-- START Entries provided --
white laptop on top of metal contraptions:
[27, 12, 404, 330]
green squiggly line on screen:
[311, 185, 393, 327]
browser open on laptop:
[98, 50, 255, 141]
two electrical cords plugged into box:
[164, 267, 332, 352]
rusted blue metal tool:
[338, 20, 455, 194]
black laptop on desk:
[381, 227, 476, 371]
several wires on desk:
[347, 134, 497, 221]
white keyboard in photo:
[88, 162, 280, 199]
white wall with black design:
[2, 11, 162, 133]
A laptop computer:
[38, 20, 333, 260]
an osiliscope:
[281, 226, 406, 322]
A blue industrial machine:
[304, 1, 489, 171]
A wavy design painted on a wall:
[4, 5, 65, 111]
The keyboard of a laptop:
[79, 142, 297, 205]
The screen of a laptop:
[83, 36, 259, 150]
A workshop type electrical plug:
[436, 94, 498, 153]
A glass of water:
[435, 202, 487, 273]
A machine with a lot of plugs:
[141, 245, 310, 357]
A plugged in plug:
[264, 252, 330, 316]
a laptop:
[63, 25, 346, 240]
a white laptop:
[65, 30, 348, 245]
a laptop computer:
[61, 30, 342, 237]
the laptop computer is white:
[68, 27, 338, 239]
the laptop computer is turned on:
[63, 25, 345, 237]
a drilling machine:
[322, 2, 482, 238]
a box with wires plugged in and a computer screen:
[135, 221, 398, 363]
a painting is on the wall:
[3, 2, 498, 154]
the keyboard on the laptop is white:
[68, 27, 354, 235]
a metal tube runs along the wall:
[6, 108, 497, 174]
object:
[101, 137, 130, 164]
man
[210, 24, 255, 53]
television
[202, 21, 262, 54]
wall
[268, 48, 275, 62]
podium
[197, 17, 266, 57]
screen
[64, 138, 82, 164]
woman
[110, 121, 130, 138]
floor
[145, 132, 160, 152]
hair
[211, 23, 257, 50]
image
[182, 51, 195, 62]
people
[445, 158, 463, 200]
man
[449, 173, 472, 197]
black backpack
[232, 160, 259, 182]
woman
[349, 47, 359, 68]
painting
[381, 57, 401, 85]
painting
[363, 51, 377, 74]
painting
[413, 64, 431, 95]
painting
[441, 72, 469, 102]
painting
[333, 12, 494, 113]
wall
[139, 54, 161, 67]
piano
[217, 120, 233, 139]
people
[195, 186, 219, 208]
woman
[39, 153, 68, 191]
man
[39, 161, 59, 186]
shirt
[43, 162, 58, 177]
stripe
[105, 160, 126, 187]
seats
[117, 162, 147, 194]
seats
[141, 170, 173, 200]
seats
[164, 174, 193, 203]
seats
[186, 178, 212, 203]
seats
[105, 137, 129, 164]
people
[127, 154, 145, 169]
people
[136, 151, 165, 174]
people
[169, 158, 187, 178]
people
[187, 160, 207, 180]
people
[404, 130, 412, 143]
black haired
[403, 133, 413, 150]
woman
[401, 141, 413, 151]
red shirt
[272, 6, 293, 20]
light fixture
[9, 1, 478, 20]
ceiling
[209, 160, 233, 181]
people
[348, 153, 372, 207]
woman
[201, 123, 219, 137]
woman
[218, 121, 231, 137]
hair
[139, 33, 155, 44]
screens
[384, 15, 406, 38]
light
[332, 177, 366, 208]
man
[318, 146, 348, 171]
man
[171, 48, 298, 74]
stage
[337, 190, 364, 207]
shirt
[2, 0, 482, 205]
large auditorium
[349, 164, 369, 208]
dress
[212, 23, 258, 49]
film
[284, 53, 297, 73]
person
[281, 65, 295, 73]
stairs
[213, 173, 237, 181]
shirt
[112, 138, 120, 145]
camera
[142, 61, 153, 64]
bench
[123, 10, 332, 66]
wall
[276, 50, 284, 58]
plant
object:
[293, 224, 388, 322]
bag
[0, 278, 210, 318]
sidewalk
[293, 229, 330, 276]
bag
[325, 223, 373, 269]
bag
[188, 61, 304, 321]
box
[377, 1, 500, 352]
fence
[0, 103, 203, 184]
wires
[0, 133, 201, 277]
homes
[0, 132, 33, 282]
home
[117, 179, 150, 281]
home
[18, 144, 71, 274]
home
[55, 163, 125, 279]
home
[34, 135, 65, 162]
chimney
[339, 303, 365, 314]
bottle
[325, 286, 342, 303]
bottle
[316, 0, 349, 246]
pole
-- END Entries provided --
-- START Entries provided --
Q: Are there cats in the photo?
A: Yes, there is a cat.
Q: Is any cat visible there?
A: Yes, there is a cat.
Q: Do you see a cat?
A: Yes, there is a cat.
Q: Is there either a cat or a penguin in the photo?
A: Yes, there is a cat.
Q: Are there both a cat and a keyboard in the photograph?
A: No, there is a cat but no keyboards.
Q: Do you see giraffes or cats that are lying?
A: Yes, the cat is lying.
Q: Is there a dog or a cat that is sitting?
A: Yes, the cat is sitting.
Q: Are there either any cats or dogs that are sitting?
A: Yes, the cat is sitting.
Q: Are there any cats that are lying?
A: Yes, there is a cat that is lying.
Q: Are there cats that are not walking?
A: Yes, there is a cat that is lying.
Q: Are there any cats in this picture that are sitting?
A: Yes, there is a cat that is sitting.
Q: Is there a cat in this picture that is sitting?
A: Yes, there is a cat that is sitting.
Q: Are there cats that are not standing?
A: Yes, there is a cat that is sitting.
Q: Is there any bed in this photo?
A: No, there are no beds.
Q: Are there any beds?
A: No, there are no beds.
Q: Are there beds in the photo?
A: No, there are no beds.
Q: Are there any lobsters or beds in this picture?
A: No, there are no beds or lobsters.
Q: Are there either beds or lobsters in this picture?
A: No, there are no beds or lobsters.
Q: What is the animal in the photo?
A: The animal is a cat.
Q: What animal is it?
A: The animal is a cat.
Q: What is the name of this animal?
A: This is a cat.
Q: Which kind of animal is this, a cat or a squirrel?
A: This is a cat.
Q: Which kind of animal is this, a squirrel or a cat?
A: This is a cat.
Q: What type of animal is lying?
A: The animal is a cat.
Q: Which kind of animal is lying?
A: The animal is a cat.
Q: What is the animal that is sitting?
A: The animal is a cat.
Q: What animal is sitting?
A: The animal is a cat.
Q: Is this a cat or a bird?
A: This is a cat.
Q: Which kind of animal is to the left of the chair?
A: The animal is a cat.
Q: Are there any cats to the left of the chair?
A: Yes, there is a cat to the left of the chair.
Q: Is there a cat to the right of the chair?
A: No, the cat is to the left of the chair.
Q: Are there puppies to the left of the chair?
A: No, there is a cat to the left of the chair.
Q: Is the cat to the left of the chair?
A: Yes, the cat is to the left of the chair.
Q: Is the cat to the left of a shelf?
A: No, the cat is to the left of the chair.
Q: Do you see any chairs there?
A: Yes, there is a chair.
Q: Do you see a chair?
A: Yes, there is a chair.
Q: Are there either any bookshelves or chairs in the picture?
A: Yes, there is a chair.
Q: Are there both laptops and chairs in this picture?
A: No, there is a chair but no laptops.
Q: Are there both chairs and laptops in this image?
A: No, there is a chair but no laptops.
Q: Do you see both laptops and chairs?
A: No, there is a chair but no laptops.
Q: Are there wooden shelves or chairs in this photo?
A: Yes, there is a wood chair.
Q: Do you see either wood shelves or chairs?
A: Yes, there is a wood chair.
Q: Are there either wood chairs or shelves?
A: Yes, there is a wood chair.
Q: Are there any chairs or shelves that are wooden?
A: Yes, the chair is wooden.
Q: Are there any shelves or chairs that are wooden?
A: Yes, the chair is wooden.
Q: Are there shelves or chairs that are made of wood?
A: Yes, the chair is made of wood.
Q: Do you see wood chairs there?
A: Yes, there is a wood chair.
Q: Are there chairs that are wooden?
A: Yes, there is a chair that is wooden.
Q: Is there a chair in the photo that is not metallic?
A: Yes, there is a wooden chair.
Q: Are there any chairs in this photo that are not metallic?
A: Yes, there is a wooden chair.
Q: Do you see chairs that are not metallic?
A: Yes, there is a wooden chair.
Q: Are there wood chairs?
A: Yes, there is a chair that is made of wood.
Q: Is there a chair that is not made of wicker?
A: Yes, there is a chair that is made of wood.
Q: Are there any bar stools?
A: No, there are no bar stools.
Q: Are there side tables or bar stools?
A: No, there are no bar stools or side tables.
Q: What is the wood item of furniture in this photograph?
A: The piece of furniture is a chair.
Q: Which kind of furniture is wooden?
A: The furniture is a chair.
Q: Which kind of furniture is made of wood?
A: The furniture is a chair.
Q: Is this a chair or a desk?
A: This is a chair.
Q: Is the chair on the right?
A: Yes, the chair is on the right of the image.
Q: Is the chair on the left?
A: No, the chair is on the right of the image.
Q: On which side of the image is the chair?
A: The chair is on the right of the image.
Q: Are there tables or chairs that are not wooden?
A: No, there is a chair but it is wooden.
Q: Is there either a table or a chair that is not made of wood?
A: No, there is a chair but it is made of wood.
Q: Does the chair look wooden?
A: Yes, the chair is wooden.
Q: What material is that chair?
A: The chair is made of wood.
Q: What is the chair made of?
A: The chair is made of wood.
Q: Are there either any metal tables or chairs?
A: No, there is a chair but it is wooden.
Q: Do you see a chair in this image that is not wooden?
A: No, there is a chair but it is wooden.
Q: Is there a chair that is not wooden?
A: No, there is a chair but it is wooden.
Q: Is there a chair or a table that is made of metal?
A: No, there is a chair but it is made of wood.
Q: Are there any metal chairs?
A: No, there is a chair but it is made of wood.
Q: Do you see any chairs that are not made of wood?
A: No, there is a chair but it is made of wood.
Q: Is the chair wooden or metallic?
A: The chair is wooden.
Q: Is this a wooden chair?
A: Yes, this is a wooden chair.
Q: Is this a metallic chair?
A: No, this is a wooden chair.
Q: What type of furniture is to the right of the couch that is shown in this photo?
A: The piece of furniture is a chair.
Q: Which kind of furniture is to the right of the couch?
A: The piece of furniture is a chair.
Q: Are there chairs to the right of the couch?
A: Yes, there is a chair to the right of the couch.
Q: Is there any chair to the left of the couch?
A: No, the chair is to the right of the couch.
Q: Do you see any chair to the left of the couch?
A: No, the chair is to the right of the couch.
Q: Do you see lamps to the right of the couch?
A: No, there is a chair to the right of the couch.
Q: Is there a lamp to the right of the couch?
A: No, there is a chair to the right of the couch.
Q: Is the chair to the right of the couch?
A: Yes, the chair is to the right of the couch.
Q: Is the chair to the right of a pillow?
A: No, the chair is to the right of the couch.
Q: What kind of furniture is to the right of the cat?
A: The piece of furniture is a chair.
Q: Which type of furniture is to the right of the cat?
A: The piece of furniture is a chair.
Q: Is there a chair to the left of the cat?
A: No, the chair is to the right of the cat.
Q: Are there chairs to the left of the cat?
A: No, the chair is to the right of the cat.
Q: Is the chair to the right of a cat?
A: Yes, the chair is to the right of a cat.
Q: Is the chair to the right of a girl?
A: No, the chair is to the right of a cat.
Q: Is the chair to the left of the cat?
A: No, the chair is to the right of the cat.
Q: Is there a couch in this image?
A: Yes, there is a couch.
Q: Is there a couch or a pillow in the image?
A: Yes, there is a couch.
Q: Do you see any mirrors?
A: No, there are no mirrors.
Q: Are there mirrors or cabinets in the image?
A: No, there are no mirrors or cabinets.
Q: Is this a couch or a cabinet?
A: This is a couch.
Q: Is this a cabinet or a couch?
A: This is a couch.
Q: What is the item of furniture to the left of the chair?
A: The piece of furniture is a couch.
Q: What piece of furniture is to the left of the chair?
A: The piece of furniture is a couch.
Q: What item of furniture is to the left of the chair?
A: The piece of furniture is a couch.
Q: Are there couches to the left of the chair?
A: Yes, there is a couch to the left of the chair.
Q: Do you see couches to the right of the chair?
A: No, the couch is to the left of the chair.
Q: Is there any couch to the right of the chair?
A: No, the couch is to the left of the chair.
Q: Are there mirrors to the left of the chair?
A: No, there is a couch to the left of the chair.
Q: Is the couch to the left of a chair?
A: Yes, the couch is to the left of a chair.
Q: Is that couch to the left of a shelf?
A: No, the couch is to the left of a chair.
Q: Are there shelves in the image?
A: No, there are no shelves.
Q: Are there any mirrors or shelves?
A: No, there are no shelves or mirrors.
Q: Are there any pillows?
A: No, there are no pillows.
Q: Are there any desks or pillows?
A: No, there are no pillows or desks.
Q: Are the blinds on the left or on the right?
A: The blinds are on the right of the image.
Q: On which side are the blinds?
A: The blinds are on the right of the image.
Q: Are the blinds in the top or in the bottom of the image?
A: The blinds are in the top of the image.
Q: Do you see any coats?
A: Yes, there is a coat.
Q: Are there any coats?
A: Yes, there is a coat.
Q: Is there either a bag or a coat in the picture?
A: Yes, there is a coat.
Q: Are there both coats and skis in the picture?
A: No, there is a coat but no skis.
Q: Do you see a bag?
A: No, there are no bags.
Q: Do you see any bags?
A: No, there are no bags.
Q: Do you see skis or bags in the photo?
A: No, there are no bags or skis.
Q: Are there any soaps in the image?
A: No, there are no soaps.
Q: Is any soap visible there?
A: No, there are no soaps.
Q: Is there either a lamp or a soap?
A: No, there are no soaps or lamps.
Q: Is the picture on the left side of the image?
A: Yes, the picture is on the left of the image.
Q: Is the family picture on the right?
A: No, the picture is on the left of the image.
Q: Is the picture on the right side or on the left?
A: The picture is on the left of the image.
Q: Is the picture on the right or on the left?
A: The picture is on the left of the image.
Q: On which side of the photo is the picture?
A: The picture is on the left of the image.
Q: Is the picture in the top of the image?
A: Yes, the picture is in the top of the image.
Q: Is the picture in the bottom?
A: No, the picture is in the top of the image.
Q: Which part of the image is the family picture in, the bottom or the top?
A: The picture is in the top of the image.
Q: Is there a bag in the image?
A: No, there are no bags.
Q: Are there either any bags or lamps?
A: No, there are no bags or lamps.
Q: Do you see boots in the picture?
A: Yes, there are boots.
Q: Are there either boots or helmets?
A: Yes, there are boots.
-- END Entries provided --
-- START Entries provided --
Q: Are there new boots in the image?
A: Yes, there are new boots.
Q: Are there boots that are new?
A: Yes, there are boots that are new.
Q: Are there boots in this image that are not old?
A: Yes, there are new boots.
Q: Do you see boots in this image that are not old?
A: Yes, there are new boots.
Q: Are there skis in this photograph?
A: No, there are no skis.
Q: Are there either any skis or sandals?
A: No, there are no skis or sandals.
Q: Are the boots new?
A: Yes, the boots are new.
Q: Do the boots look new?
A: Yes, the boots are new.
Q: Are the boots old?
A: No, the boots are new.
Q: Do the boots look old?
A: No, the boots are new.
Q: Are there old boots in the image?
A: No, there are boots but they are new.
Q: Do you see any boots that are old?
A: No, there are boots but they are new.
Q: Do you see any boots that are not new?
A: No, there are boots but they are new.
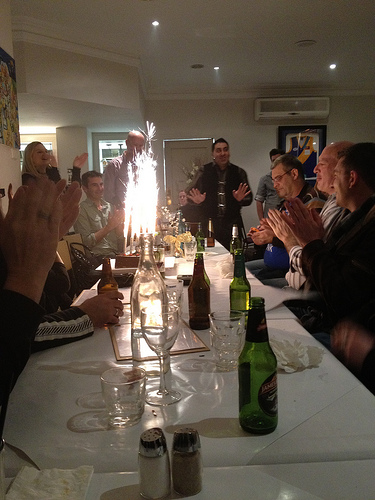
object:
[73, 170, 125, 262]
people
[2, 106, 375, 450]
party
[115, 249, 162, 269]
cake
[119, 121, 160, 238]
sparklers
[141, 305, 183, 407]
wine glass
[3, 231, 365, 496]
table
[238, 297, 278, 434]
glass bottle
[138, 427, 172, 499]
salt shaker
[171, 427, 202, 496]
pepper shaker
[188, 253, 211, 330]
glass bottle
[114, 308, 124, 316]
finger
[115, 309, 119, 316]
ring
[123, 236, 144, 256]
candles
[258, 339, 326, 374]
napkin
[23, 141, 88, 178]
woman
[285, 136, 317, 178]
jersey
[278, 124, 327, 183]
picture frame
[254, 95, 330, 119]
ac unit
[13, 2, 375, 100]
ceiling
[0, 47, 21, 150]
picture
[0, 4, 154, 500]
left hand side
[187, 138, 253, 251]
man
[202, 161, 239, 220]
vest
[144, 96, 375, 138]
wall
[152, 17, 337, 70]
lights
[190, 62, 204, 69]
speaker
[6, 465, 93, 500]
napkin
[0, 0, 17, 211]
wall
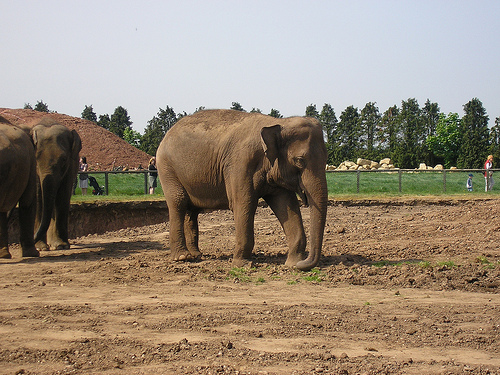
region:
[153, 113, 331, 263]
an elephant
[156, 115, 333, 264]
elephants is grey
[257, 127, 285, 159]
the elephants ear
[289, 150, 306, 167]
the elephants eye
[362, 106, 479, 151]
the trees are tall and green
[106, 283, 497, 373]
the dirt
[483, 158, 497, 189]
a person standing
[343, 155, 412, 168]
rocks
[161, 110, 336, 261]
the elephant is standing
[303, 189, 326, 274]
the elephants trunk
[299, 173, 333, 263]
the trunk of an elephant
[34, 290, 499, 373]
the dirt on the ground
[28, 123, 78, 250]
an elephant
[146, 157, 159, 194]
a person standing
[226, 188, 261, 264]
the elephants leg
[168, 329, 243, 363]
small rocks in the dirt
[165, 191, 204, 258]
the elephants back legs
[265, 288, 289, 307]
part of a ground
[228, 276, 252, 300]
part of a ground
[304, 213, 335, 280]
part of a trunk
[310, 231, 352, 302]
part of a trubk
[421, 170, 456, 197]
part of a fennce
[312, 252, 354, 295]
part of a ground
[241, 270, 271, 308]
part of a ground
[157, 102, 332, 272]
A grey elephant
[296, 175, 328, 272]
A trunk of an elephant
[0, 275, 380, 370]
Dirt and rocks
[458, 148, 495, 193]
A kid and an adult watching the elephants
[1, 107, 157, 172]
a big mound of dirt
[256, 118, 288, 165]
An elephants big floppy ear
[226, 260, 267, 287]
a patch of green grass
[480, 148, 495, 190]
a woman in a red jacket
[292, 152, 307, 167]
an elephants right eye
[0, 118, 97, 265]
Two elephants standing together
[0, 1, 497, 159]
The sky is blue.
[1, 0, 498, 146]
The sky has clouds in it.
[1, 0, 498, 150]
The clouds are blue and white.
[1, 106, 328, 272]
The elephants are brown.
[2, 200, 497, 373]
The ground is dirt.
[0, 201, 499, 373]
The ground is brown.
-- END Entries provided --
Set exercise
Select every line above that contains the word "machine", and copy each one in full.

Expected output
A blue industrial machine:
A machine with a lot of plugs:
a drilling machine:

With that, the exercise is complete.